» Trecho fornecido:

------------------------

O Espaço Vazio Onde o Vínculo Não Acontece
Quando nos aproximamos de alguém que ergueu uma blindagem, não estamos realmente a encontrar uma pessoa, mas a fachada de uma fortaleza. Cada palavra, cada gesto, é recebido não com presença, mas com um cálculo de risco. O diálogo não flui; ele é inspecionado na alfândega do medo, onde se procura por intenções ocultas e ameaças potenciais baseadas em dores passadas.
Nesta dinâmica, cria-se um espaço vazio entre os dois seres. É o vácuo onde a confiança não consegue germinar, onde a intimidade não pode respirar. A pessoa blindada, acreditando proteger-se, impede a única coisa que poderia verdadeiramente curar as suas feridas: a experiência de um vínculo seguro e de uma aceitação genuína. Ela mantém o outro a uma distância segura, mas essa mesma distância a isola dentro da sua própria dor.
O trabalho interior transformador acontece quando nos permitimos a responsabilidade de habitar esse espaço com consciência. Não se trata de uma entrega ingênua, mas de substituir a antecipação da ameaça pela observação atenta do presente. É aprender a diferenciar a voz da intuição daquela do trauma. Ao fazê-lo, damos ao outro, e a nós mesmos, a rara oportunidade de um encontro real, onde a proteção não anula a possibilidade da conexão.

------------------------

» Entradas fornecidas:
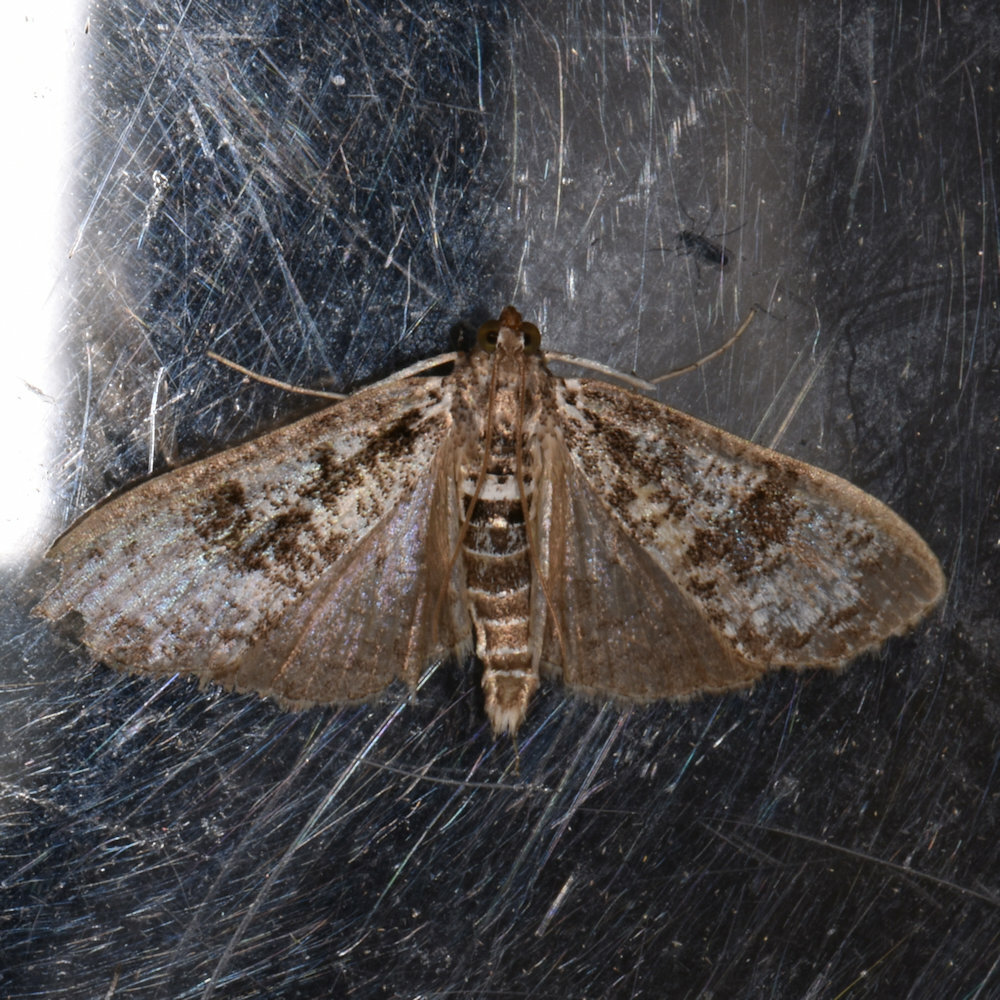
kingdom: Animalia
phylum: Arthropoda
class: Insecta
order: Lepidoptera
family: Crambidae
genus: Palpita
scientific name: Palpita magniferalis
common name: Splendid palpita moth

------------------------

» Problema: Transcreva do trecho fornecido a parte que começa nas palavras "Nesta dinâmica, cria-se" e termina logo depois de "possibilidade da conexão.".

» Resultado do exercício:
Nesta dinâmica, cria-se um espaço vazio entre os dois seres. É o vácuo onde a confiança não consegue germinar, onde a intimidade não pode respirar. A pessoa blindada, acreditando proteger-se, impede a única coisa que poderia verdadeiramente curar as suas feridas: a experiência de um vínculo seguro e de uma aceitação genuína. Ela mantém o outro a uma distância segura, mas essa mesma distância a isola dentro da sua própria dor.
O trabalho interior transformador acontece quando nos permitimos a responsabilidade de habitar esse espaço com consciência. Não se trata de uma entrega ingênua, mas de substituir a antecipação da ameaça pela observação atenta do presente. É aprender a diferenciar a voz da intuição daquela do trauma. Ao fazê-lo, damos ao outro, e a nós mesmos, a rara oportunidade de um encontro real, onde a proteção não anula a possibilidade da conexão.